To be sure, this flood of emotion and doubt is viewed by many Wall Street veterans as the strongest sign that the longest bear market since the 1940s is nearing an end. Historically, the market has often bottomed when the average investor's mood is at its most dour.
But that argument has been heard for almost two months, and at various points in the past two years. Yet the market continues to slide. Stocks fell across the board again Friday, with the Dow Jones industrial average losing almost 400 points to just above 8,000, 4 percent for the week and the lowest since September. The broader Standard & Poor's 500 index of blue-chip shares fell more than 33 points on Friday to a five-year low.
Even among investors who want to believe that stocks eventually will rebound, the risk that this time might be different or that the "long term" might be too long to wait is causing trepidation.
After the market crash of 1929, it took the Dow index until 1955 to get back to the '29 peak.
Carlos Chavarria, a criminal lawyer in Los Angeles, said that in the last month he sold many of the stock investments he had held in retirement accounts and shifted that money into cash accounts.
"You like to think it's for the long term, but you don't want to break even in the long term," said Chavarria, 45. In the past, he said, "people thought that (the market) was going to stall and dip a little, and then start going up again." Now, he said, "I don't think it's going to happen for a long time."
Chavarria said President Bush's assurances about the economy's stability have done little to bolster his confidence about making new stock purchases. "If it goes down, is he going to reimburse me?" he said.
The chilling reality for many buy-and-hold investors is that they have made almost no money in stocks for the past five years.

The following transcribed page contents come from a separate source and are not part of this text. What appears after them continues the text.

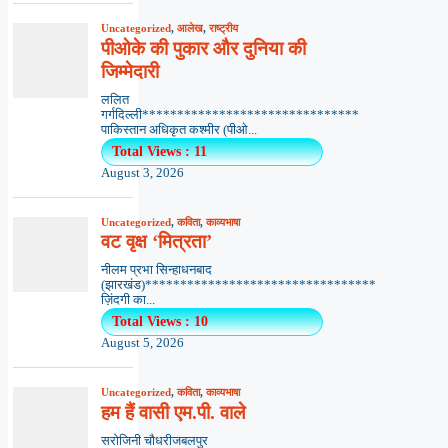
Uncategorized
,
आलेख
,
राष्ट्रीय
पीओके की पुकार और दुनिया की
जिम्मेदारी
ललित
गर्गदिल्ली*******************************
पाकिस्तान अधिकृत कश्मीर (पीओ...
Total Views : 11
August 3, 2026
Uncategorized
,
कविता
,
काव्यभाषा
वट वृक्ष ‘मित्रता’
नीलम प्रभा सिन्हाधनबाद
(झारखंड)*********************************
ज़िंदगी का...
Total Views : 10
August 5, 2026
Uncategorized
,
कविता
,
काव्यभाषा
हम हैं वासी एम.पी. वाले
सरोजिनी चौधरीजबलपुर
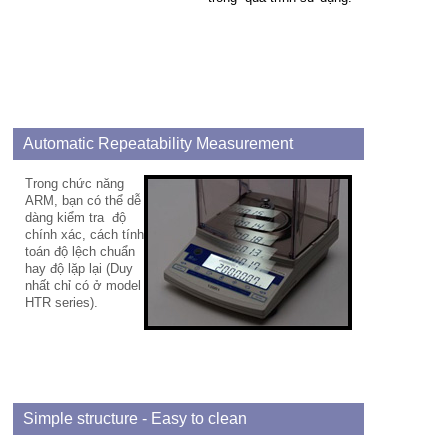
Automatic Repeatability Measurement
Trong chức năng
ARM, bạn có thể dễ
dàng kiểm tra độ
chính xác, cách tính
toán độ lệch chuẩn
hay độ lặp lại (Duy
nhất chỉ có ở model
HTR series).
Simple structure - Easy to clean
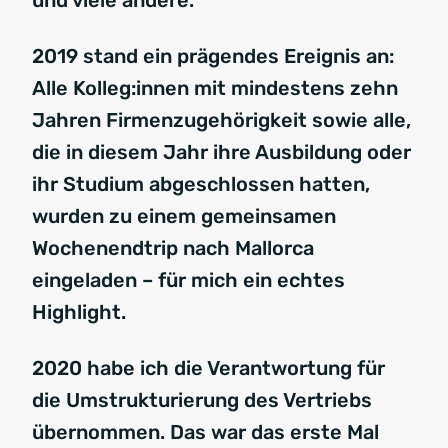
2019 stand ein prägendes Ereignis an:
Alle Kolleg:innen mit mindestens zehn
Jahren Firmenzugehörigkeit sowie alle,
die in diesem Jahr ihre Ausbildung oder
ihr Studium abgeschlossen hatten,
wurden zu einem gemeinsamen
Wochenendtrip nach Mallorca
eingeladen – für mich ein echtes
Highlight.
2020 habe ich die Verantwortung für
die Umstrukturierung des Vertriebs
übernommen. Das war das erste Mal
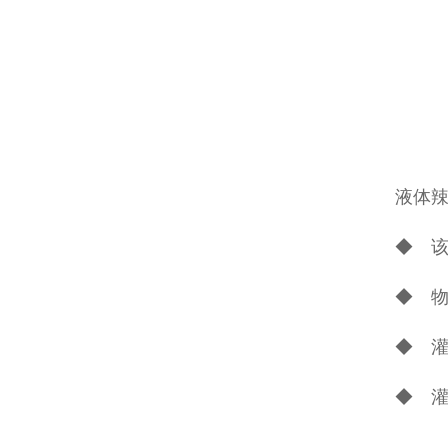
液体
◆ 该
◆ 物
◆ 
◆ 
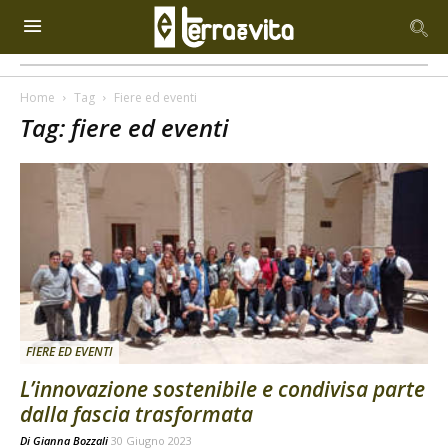
Home
Tag
Fiere ed eventi
Tag: fiere ed eventi
FIERE ED EVENTI
L’innovazione sostenibile e condivisa parte
dalla fascia trasformata
Di
Gianna Bozzali
30 Giugno 2023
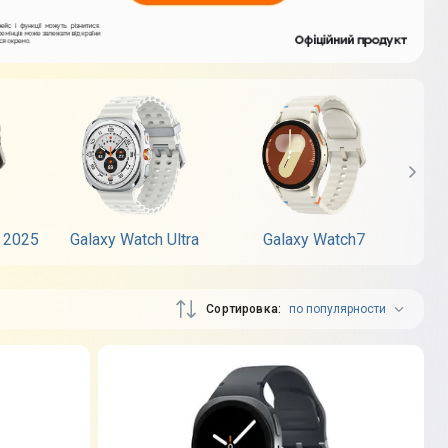
a 2025
Galaxy Watch Ultra
Galaxy Watch7
G
Сортировка
по популярности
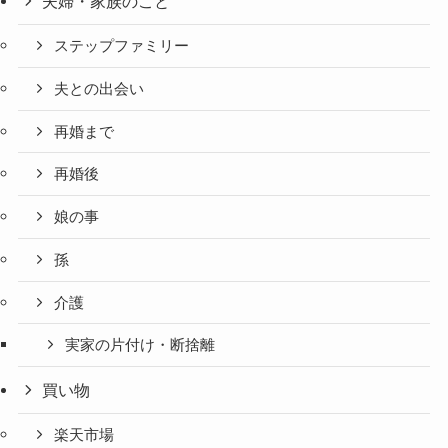
夫婦・家族のこと
ステップファミリー
夫との出会い
再婚まで
再婚後
娘の事
孫
介護
実家の片付け・断捨離
買い物
楽天市場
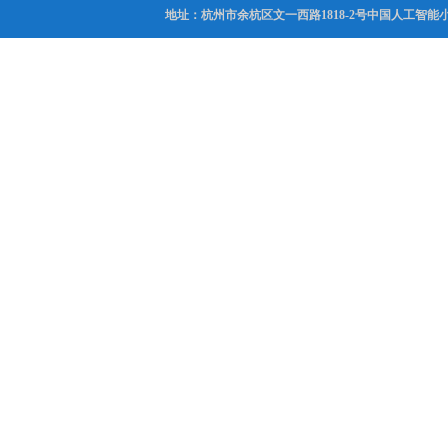
地址：杭州市余杭区文一西路1818-2号中国人工智能小镇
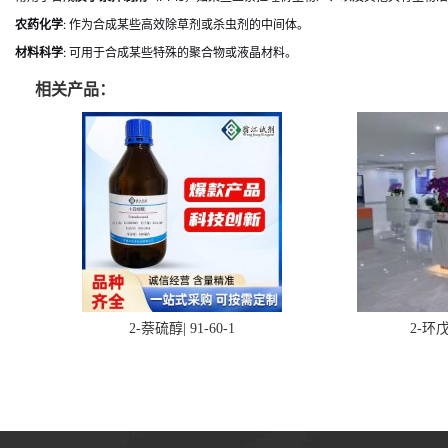
农药化学
: 作为合成某些高效除草剂或杀虫剂的中间体。
材料科学
: 可用于合成某些特殊的聚合物或液晶材料。
相关产品：
2-萘硫醇| 91-60-1
2-环戊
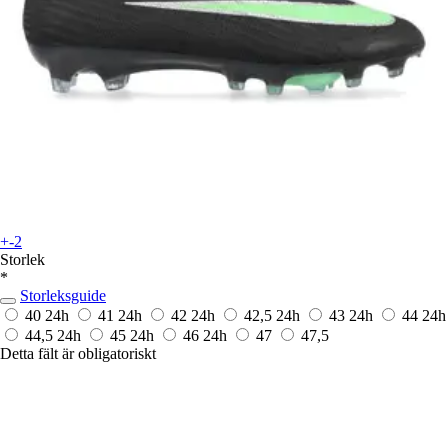
+-2
Storlek
*
Storleksguide
40
24h
41
24h
42
24h
42,5
24h
43
24h
44
24h
44,5
24h
45
24h
46
24h
47
47,5
Detta fält är obligatoriskt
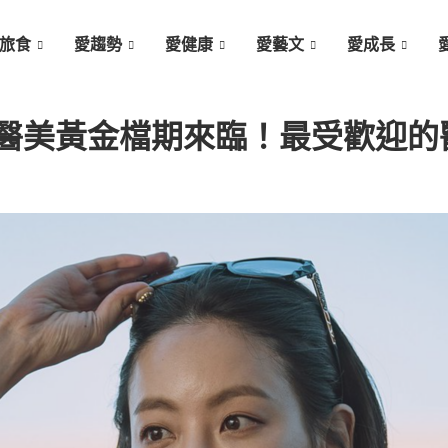
旅食
愛趨勢
愛健康
愛藝文
愛成長
過年醫美黃金檔期來臨！最受歡迎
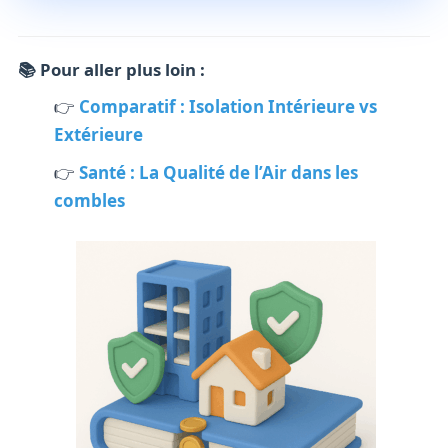
📚 Pour aller plus loin :
👉
Comparatif : Isolation Intérieure vs
Extérieure
👉
Santé : La Qualité de l’Air dans les
combles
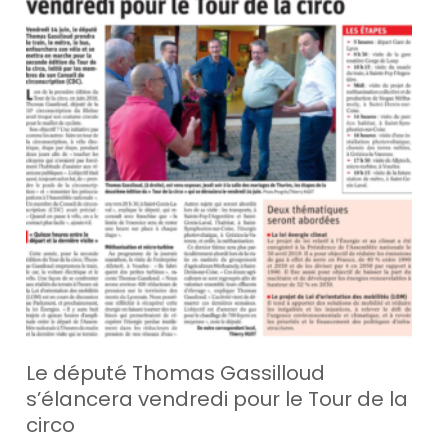
Le député Thomas Gassilloud
s’élancera vendredi pour le Tour de la
circo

That may not be the "long term" in the minds of financial advisers, but it's long enough for some people with mortgages to pay, college expenses to meet and retirements to fund.
The return on the S&P 500 since mid-July 1997 works out to about 1.5 percent a year. An investor would have been far better off buying a five-year U.S. Treasury note in July 1997: That risk-free security would have paid 6 percent a year in interest since then.
"Our clients are not panicking, but they are getting tired," said Judy Lau, a financial planner in Wilmington, Del. "This is different than 1987, when the correction was sharp, quick and over before you knew it. This is dragging on and on and on. The wall of regrets is getting very high."
So Wall Street is holding its breath, fearing that Americans en masse will turn their backs on stocks not all at once, but during the next few years. That could severely limit investment capital available to U.S. companies. Yet amid the gloom, many investment advisers and individual investors insist that it makes no sense to give up on the idea of making money in stocks in the very long term. Buying stocks, after all, is buying a piece of the economy. If it grows, the market should too, over time.
The oft-quoted number is 10.7 percent: That's the average annualized return on blue-chip stocks over the last 75 years, according to data firm Ibbotson Associates.
Despite the plunge of the past two years, the average annual return on blue-chip shares during the past 10 years is about 11.4 percent.
Stocks still may be overvalued today, analysts say, but even if the return during the next 20 years averages, say, 6 percent a year, it will beat the current returns on savings accounts and other safe havens.